WHAT THE EXERCISE ASKS: Repeat each line of the data below exactly, but skip the pictures.

EXERCISE MATERIALS:
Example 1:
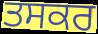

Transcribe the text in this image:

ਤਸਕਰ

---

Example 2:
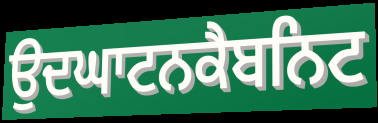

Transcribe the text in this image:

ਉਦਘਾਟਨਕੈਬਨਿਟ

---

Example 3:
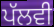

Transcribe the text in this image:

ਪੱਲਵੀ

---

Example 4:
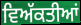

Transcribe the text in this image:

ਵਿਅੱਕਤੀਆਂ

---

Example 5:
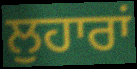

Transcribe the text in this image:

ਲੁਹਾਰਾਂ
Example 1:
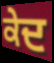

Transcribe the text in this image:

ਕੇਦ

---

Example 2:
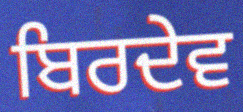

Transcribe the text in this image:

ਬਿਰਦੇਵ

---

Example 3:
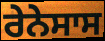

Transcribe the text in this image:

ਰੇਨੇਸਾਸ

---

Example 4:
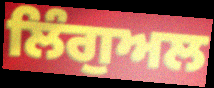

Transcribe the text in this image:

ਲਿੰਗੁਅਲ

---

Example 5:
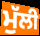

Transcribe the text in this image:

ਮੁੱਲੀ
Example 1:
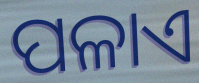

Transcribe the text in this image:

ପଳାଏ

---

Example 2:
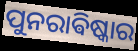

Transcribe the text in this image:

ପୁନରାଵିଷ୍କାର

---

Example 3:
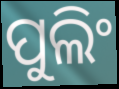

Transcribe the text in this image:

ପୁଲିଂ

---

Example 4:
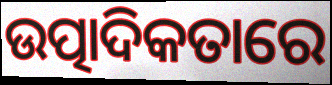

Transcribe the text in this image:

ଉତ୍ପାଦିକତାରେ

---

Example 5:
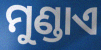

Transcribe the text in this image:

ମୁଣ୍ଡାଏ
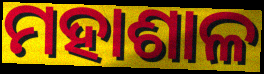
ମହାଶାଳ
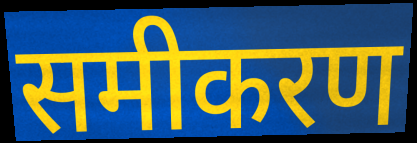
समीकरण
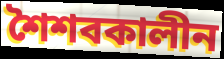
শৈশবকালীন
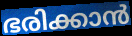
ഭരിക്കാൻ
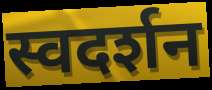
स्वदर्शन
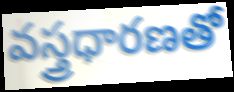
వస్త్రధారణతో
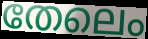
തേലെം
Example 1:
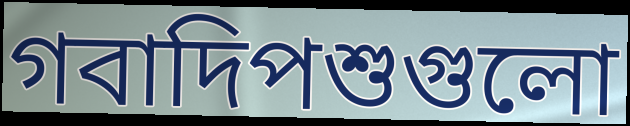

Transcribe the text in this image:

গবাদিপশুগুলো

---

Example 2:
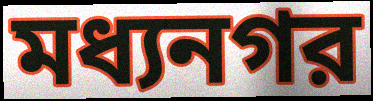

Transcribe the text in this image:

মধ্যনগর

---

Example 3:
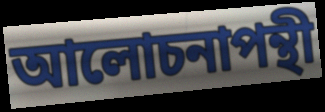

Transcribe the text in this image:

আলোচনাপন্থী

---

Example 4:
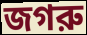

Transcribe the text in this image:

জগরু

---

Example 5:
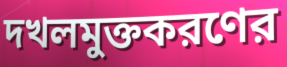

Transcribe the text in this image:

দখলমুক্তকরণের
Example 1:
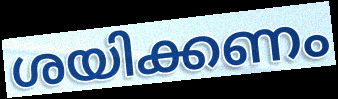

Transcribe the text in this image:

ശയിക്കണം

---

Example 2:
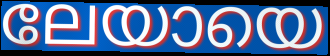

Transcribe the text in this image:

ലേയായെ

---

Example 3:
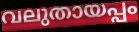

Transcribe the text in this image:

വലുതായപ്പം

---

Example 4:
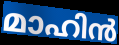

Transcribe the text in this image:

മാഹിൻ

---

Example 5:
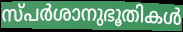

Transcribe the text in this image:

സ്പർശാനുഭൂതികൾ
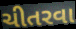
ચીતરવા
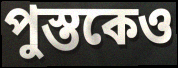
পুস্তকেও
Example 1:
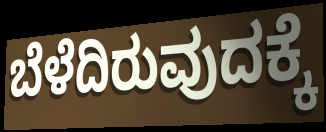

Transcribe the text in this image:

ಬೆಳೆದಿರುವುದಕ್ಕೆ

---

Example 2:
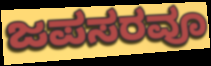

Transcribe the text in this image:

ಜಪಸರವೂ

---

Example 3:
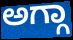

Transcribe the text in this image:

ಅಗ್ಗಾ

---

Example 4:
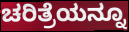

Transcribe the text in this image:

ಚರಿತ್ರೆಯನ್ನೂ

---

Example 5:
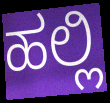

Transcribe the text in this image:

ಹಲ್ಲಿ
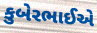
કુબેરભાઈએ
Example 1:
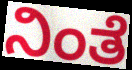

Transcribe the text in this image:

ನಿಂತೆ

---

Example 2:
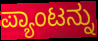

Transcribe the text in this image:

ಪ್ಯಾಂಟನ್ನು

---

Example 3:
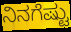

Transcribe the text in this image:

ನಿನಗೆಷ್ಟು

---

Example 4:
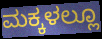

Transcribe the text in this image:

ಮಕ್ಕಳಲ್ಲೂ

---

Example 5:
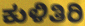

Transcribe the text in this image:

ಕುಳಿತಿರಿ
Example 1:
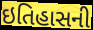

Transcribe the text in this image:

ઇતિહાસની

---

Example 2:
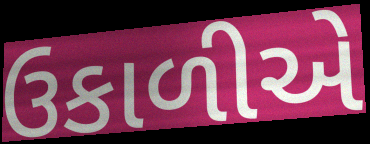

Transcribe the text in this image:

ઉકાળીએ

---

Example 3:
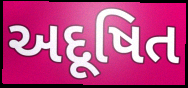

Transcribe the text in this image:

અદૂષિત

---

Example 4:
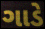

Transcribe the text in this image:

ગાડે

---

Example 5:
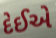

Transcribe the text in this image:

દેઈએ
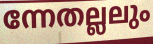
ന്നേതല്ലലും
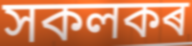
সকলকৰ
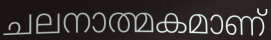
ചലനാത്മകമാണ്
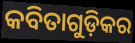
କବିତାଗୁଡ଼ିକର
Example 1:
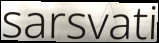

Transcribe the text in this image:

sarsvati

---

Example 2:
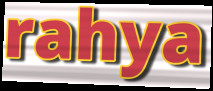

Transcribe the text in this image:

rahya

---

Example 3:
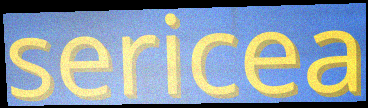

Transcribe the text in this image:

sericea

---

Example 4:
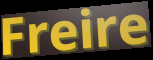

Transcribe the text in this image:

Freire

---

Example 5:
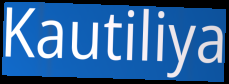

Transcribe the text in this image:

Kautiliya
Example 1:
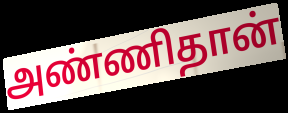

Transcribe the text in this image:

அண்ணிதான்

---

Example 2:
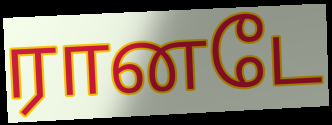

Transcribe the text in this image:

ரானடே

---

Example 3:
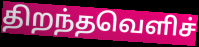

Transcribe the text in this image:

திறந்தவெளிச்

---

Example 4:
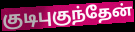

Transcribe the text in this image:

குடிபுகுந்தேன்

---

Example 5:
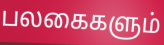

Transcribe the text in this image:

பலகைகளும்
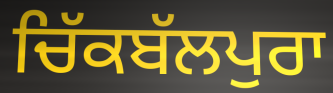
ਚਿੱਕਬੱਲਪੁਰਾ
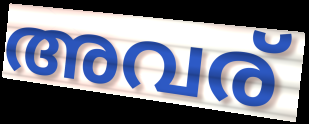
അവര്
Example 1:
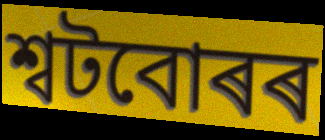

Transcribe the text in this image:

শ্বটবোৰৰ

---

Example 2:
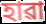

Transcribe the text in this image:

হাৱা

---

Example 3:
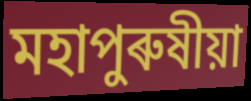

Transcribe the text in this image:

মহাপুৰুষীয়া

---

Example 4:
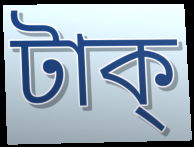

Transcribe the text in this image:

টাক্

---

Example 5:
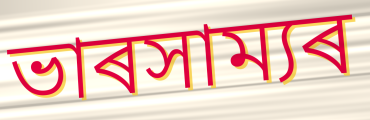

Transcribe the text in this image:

TASK RESPONSE:
Example 1:

Transcribe the text in this image:

ਤਸਕਰ

---

Example 2:

Transcribe the text in this image:

ਉਦਘਾਟਨਕੈਬਨਿਟ

---

Example 3:

Transcribe the text in this image:

ਪੱਲਵੀ

---

Example 4:

Transcribe the text in this image:

ਵਿਅੱਕਤੀਆਂ

---

Example 5:

Transcribe the text in this image:

ਲੁਹਾਰਾਂ
Example 1:

Transcribe the text in this image:

ਕੇਦ

---

Example 2:

Transcribe the text in this image:

ਬਿਰਦੇਵ

---

Example 3:

Transcribe the text in this image:

ਰੇਨੇਸਾਸ

---

Example 4:

Transcribe the text in this image:

ਲਿੰਗੁਅਲ

---

Example 5:

Transcribe the text in this image:

ਮੁੱਲੀ
Example 1:

Transcribe the text in this image:

ପଳାଏ

---

Example 2:

Transcribe the text in this image:

ପୁନରାଵିଷ୍କାର

---

Example 3:

Transcribe the text in this image:

ପୁଲିଂ

---

Example 4:

Transcribe the text in this image:

ଉତ୍ପାଦିକତାରେ

---

Example 5:

Transcribe the text in this image:

ମୁଣ୍ଡାଏ
ମହାଶାଳ
समीकरण
শৈশবকালীন
ഭരിക്കാൻ
स्वदर्शन
వస్త్రధారణతో
തേലെം
Example 1:

Transcribe the text in this image:

গবাদিপশুগুলো

---

Example 2:

Transcribe the text in this image:

মধ্যনগর

---

Example 3:

Transcribe the text in this image:

আলোচনাপন্থী

---

Example 4:

Transcribe the text in this image:

জগরু

---

Example 5:

Transcribe the text in this image:

দখলমুক্তকরণের
Example 1:

Transcribe the text in this image:

ശയിക്കണം

---

Example 2:

Transcribe the text in this image:

ലേയായെ

---

Example 3:

Transcribe the text in this image:

വലുതായപ്പം

---

Example 4:

Transcribe the text in this image:

മാഹിൻ

---

Example 5:

Transcribe the text in this image:

സ്പർശാനുഭൂതികൾ
ચીતરવા
পুস্তকেও
Example 1:

Transcribe the text in this image:

ಬೆಳೆದಿರುವುದಕ್ಕೆ

---

Example 2:

Transcribe the text in this image:

ಜಪಸರವೂ

---

Example 3:

Transcribe the text in this image:

ಅಗ್ಗಾ

---

Example 4:

Transcribe the text in this image:

ಚರಿತ್ರೆಯನ್ನೂ

---

Example 5:

Transcribe the text in this image:

ಹಲ್ಲಿ
કુબેરભાઈએ
Example 1:

Transcribe the text in this image:

ನಿಂತೆ

---

Example 2:

Transcribe the text in this image:

ಪ್ಯಾಂಟನ್ನು

---

Example 3:

Transcribe the text in this image:

ನಿನಗೆಷ್ಟು

---

Example 4:

Transcribe the text in this image:

ಮಕ್ಕಳಲ್ಲೂ

---

Example 5:

Transcribe the text in this image:

ಕುಳಿತಿರಿ
Example 1:

Transcribe the text in this image:

ઇતિહાસની

---

Example 2:

Transcribe the text in this image:

ઉકાળીએ

---

Example 3:

Transcribe the text in this image:

અદૂષિત

---

Example 4:

Transcribe the text in this image:

ગાડે

---

Example 5:

Transcribe the text in this image:

દેઈએ
ന്നേതല്ലലും
সকলকৰ
ചലനാത്മകമാണ്
କବିତାଗୁଡ଼ିକର
Example 1:

Transcribe the text in this image:

sarsvati

---

Example 2:

Transcribe the text in this image:

rahya

---

Example 3:

Transcribe the text in this image:

sericea

---

Example 4:

Transcribe the text in this image:

Freire

---

Example 5:

Transcribe the text in this image:

Kautiliya
Example 1:

Transcribe the text in this image:

அண்ணிதான்

---

Example 2:

Transcribe the text in this image:

ரானடே

---

Example 3:

Transcribe the text in this image:

திறந்தவெளிச்

---

Example 4:

Transcribe the text in this image:

குடிபுகுந்தேன்

---

Example 5:

Transcribe the text in this image:

பலகைகளும்
ਚਿੱਕਬੱਲਪੁਰਾ
അവര്
Example 1:

Transcribe the text in this image:

শ্বটবোৰৰ

---

Example 2:

Transcribe the text in this image:

হাৱা

---

Example 3:

Transcribe the text in this image:

মহাপুৰুষীয়া

---

Example 4:

Transcribe the text in this image:

টাক্

---

Example 5:

Transcribe the text in this image:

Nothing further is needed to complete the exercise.